President, NEC Corporation
Born: 1941, in Kanagawa Prefecture, Japan.
Education: Keio University, BS, 1964; University of California, Los Angeles, MBA, 1967.
Career: NEC Corporation, 1967–1977, marketing and planning; 1977–1987, Systems Integration Business Division; 1987–1991, general manager in EDP Process Systems Division; 1991–1993, vice president and executive general manager in 4th C&C Systems Operations Unit; 1995–1999, associate senior vice president; 1999–2000, senior vice president; 2000–2003, senior vice president; 2003– president.
Address: NEC Corporation, 7-1, Shiba 5-chome, Minatoku, Tokyo 108-8001, Japan; http://www.nec.com.

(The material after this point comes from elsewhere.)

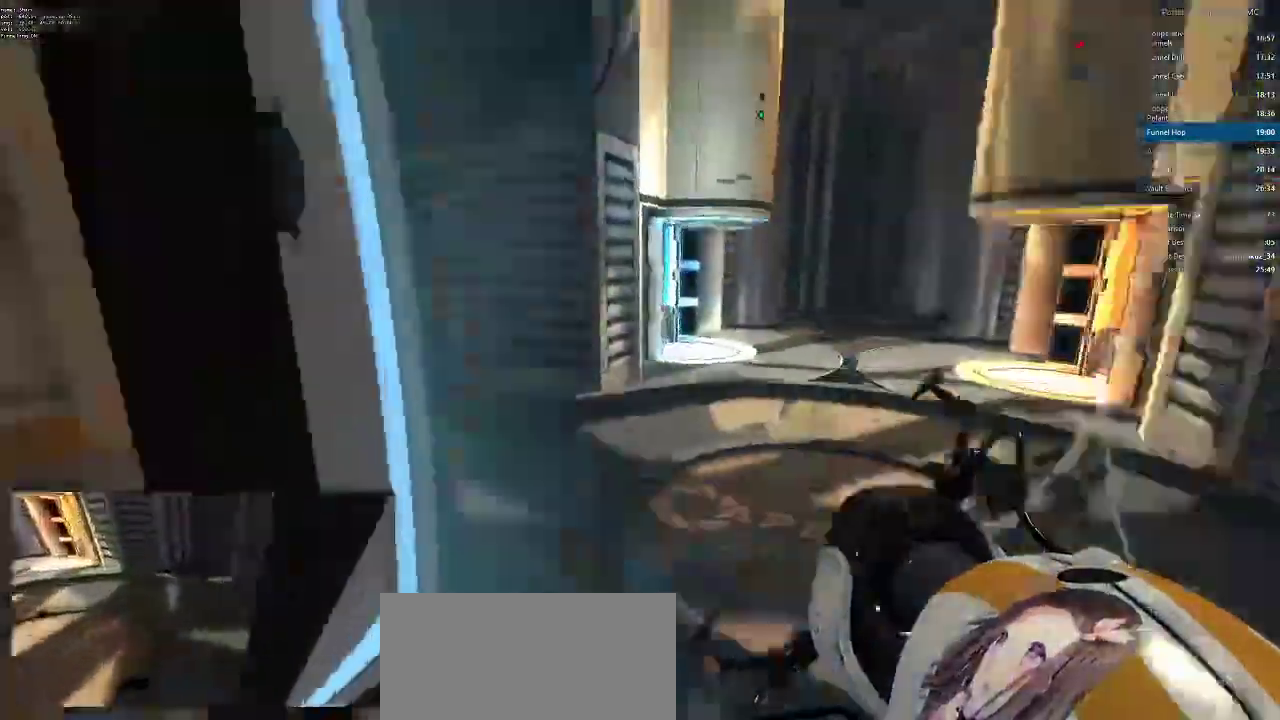
{"keys": ["d"], "mouse": [], "events": [[367, "mouse_wheel_down", "up"]]}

■ Based on his development of information-technology systems while overseeing NEC Corporation's systems-integration sector in the late 1990s, Akinobu Kanasugi was appointed company president in 2003. NEC, a Global 500 company, manufactured, installed, and serviced the technology supporting global IT infrastructure, such as cellular phones, navigation systems, consumer electronics, and semiconductors. With $47 billion in 2004 sales—for one-year growth of 18.2 percent—and over 145,000 employees worldwide, NEC was the largest of Japan's personal-computer manufacturers and ranked just behind Toshiba in semiconductor sales. Biglobe, NEC's Internet service provider, had the second-largest subscriber base in Japan. Under Kanasugi's direction NEC Corporation increased the reach of its services and took an active role in national-security debates, weighing in on Japan's use of identification technology and the strengthening of national information security. As chairman of the Japanese Association of Health-Care Information Systems Industry, Kanasugi proposed solutions to the storage and bandwidth demands required by an increasingly digital health-care system.
Like many people who chose to enter the burgeoning field of computer technology during its infancy, Akinobu Kanasugi believed that computers would revolutionize daily practices for businesses, governments, and consumers alike. Knowing that the United States would play a major role in this technologically rooted change, Kanasugi sought to gain an understanding of U.S. culture and management style by pursuing an MBA at UCLA—which was then restructuring its education system according to the needs of the information economy. This experience in California in addition to the contacts he established there served him well: he honed his intuition with regard to the direction in which computing technology would proceed and how to keep track of that direction; he learned to set aside Japanese reserve in favor of audacity when interacting with foreigners, especially Americans; and finally Kanasugi developed a lifelong commitment to customer-friendly business practices, which entailed the inclusion of friendly user interfaces within computing systems.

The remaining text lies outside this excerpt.